While her early years included more traditional athletic pursuits such as baseball, volleyball, basketball and cheerleading, her passion became go-kart racing. “When she was 13, she wanted us to move to California so she could race year-round,” says T.J., who told her “no” because “we have a business to run.” But seeing her determination, T.J. frequently flew his oldest daughter West to compete in races, where she won numerous regional titles as well as the World Karting Association Grand National Championship in 1994, 1996 and 1997.

At 16, Patrick made a pivotal decision to drop out of high school and move to England to train in Europe’s open-wheel developmental series. “Everybody asked, ‘How could you let her do that?’” T.J. says. “But to me, it was a no-brainer. How could I not let her?”

For three years, Patrick battled homesickness and frequent resistance from male drivers and crewmembers. Looking back, however, most of her experiences as a female in her sport are positive. “I’m perfectly comfortable with guys,” she says. “They’re so easy to be around. Their thoughts are like—golf, hungry, tired. We women can overthink things sometimes.”

Patrick stayed on track through achievements such as her second-place finish at England’s Brands Hatch road course—the highest ever for an American—during the 2000 Formula Ford Festival.

By 2002, she was back in the United States and driving for Rahal-Letterman Racing, a team co-owned by IndyCar Series champ Bobby Rahal and TV talk show host David Letterman. She quickly scaled the elite feeder series and in 2005 earned her IndyCar ride. In 2007, she switched to Andretti-Green Racing, where the next year she took the checkered flag in Japan.

Changing course

Patrick began dabbling in stock cars in 2010—no small undertaking for a 5-foot-2, 100-pound driver navigating a 1½-ton vehicle around superspeedway ovals. She left the IndyCar Series after the 2011 season to pursue a full-time career in NASCAR.

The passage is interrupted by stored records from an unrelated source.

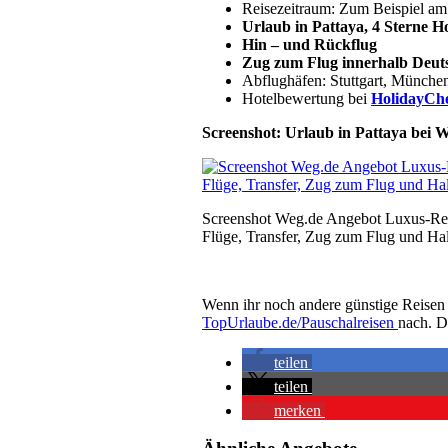
Reisezeitraum: Zum Beispiel am
Urlaub in Pattaya, 4 Sterne H
Hin – und Rückflug
Zug zum Flug innerhalb Deut
Abflughäfen: Stuttgart, Münche
Hotelbewertung bei
HolidayChe
Screenshot: Urlaub in Pattaya bei 
Screenshot Weg.de Angebot Luxus-Reis
Flüge, Transfer, Zug zum Flug und Ha
Wenn ihr noch andere günstige Reisen 
TopUrlaube.de/Pauschalreisen
nach. D
teilen
teilen
merken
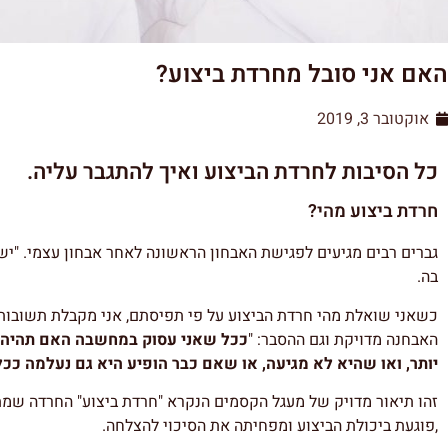
האם אני סובל מחרדת ביצוע?
אוקטובר 3, 2019
כל הסיבות לחרדת הביצוע ואיך להתגבר עליה.
חרדת ביצוע מהי?
גברים רבים מגיעים לפגישת האבחון הראשונה לאחר אבחון עצמי. "י
בה.
כשאני שואלת מהי חרדת הביצוע על פי תפיסתם, אני מקבלת תשובות 
האבחנה מדויקת וגם ההסבר: "
ככל שאני עסוק במחשבה האם תהיה לי 
יותר, ואו שהיא לא מגיעה, או שאם כבר הופיע היא גם נעלמה ככל 
זהו תיאור מדויק של מעגל הקסמים הנקרא "חרדת ביצוע" החרדה שמ
,פוגעת ביכולת הביצוע ומפחיתה את הסיכוי להצלחה.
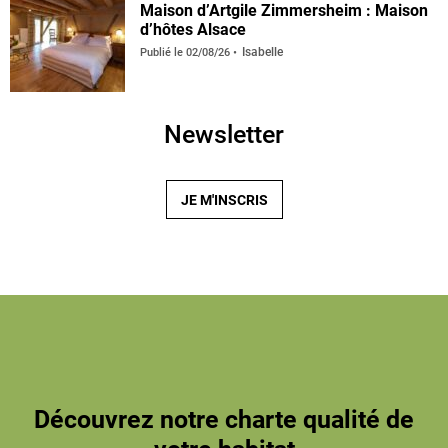
Maison d’Artgile Zimmersheim : Maison
d’hôtes Alsace
Isabelle
Publié le
02/08/26
Newsletter
JE M'INSCRIS
Découvrez notre charte qualité de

“From our first meeting, I knew she wanted to race stock cars,” Gibson says. “She has the desire, the heart and the want-to.”

Today, Patrick appears comfortable with her high-profile status. Last year, she ended her seven-year marriage to physical therapist Paul Hospenthal and took criticism in stride as a rookie NASCAR driver. While critics scrutinize her every racing performance, they can’t deny that NASCAR is more interesting with her on the track.

Patrick, meanwhile, stays focused on proving herself at the Daytona 500 and also competing in the Sprint Unlimited Race, the preamble featuring past pole sitters and race winners, run at the Daytona International Speedway the week before the big race.

“It’s so cool to be part of the very first race of the year,” she says. “It will be a great head start to a new season.”